Präsident Putin darf sich darüber freuen. Er konnte dank der deutschen Phantasielosigkeit ungehindert Themen und Emotionen an diesem in Russland so wichtigen Gedenktag bestimmen. Das hinterlässt Spuren in den Köpfen der Bevölkerung ebenso wie seine ständige Botschaft von der Bedrohung durch den Westen. Umso wichtiger ist es, diese Propaganda gegenüber dem Volk mit Gesten der Freundschaft und des guten Willens zu widerlegen. Die Menschen in Russland müssen spüren, dass der Westen sehr wohl zwischen ihnen und dem autokratischen Präsidenten zu unterscheiden weiß.

Anders als die russische Bevölkerung verdient Putin derzeit kein besonderes Verständnis und keinen Vertrauensvorschuss. Sein militärisches Vorgehen auf der Krim und in der Ukraine wecken zu Recht Besorgnisse vor allem im Baltikum und in Polen. Dies hat der jüngste Besuch der polnischen Ministerpräsidentin in Berlin einmal mehr bestätigt. Ihr immer wieder geäußerter Wunsch nach einer härteren Haltung gegenüber Moskau mag zwar gerade am Jahrestag des deutschen Überfalls auf die Sowjetunion etwas harsch wirken. Gleichwohl ist das Anliegen angesichts der aktuellen Krisen verständlich.

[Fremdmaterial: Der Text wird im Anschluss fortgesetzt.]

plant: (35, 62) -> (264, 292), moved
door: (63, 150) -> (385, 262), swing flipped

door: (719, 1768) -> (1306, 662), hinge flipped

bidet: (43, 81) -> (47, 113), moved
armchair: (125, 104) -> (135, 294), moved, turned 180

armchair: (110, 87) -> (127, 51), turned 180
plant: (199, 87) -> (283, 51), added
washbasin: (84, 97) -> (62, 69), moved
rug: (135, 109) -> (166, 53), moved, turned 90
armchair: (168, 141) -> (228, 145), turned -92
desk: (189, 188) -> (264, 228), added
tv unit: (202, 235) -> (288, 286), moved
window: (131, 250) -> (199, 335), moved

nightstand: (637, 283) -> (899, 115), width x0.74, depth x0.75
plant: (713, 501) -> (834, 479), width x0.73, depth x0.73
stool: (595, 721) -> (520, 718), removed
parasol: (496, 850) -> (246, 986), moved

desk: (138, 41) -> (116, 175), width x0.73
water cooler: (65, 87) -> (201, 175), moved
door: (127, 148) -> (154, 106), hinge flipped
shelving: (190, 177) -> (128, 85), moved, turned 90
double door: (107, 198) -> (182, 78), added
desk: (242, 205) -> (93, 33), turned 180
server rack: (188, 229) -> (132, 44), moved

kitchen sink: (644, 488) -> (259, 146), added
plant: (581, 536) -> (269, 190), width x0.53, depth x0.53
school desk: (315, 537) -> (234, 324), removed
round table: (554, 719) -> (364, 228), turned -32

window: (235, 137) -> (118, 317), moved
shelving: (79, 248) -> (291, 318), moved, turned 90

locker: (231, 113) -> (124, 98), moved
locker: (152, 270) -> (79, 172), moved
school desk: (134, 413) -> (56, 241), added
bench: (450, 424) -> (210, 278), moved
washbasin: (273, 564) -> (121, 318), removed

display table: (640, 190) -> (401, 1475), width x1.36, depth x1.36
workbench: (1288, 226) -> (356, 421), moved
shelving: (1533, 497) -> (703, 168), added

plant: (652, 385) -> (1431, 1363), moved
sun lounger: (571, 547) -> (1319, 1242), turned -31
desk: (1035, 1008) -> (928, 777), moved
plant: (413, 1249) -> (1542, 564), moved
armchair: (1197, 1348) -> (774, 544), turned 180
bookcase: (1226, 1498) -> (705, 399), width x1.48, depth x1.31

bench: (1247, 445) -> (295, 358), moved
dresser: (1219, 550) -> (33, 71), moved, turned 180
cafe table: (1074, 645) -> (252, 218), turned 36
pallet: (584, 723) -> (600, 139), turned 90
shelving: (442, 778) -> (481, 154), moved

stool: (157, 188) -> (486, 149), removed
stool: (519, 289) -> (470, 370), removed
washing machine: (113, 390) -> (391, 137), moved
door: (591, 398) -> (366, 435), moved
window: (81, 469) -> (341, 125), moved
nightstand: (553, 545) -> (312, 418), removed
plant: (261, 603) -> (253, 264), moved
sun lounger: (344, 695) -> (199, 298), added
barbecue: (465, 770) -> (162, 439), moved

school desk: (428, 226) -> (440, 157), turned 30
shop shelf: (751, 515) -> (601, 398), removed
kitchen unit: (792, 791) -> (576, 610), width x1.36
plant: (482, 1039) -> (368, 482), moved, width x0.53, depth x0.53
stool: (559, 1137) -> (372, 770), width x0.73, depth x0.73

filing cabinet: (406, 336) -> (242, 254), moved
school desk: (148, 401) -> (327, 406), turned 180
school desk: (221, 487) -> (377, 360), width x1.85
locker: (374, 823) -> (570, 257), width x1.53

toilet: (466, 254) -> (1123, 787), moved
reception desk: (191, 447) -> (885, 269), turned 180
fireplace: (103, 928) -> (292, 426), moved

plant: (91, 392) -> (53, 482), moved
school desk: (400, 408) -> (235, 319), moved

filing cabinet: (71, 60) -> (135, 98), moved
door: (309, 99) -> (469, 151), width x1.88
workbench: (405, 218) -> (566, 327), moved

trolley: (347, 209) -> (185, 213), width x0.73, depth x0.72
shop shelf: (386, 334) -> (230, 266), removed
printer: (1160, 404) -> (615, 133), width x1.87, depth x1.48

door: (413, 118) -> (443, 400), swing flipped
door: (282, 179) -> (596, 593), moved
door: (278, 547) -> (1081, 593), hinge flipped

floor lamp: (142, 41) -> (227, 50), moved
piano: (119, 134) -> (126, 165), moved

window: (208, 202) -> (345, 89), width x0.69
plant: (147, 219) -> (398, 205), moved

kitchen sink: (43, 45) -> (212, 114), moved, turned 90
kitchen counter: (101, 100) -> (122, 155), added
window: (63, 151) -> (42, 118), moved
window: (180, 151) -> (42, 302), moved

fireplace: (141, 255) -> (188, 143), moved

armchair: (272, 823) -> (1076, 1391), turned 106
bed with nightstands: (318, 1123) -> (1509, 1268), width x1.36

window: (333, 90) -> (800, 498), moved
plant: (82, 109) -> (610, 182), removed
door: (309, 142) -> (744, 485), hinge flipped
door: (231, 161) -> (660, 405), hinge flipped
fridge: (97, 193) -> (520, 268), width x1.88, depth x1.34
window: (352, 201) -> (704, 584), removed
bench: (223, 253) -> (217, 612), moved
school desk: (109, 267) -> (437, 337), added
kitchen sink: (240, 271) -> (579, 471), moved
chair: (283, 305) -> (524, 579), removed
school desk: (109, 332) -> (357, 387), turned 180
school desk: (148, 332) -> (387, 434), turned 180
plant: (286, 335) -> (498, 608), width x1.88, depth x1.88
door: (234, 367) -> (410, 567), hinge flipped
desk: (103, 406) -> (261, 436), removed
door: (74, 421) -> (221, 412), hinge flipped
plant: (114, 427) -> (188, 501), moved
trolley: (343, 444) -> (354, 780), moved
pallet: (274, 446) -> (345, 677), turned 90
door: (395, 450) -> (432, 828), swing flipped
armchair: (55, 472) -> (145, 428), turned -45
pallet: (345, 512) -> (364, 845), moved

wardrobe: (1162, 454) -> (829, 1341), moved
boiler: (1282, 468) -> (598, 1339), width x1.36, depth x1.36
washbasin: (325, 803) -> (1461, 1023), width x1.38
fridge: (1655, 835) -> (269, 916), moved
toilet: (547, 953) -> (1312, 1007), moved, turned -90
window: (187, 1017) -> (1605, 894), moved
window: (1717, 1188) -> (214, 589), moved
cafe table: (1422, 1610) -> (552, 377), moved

Gewiss, der Gesprächsfaden in den Kreml bleibt für deutsche Politiker sehr wichtig. Doch dazu gehören bei Bedarf auch klare Worte und handfeste Maßnahmen wie Sanktionen. Denn die aktuellen Erfahrungen mit Putin werden nicht durch die Schuld relativiert, die Hitler-Deutschland seinerzeit gegenüber den Russen auf sich geladen hat. Moskau muss sich ungeachtet der vielen eigenen Opfer im Zweiten Weltkrieg seiner heutigen Verantwortung für Frieden und Sicherheit stellen. Und Deutschland wiederum muss nach Kräften dazu beitragen, dass sich seine östlichen Nachbarn frei und unbedroht fühlen. Auch dazu mahnt der 75. Jahrestag des Hitler-Überfalls auf die Sowjetunion.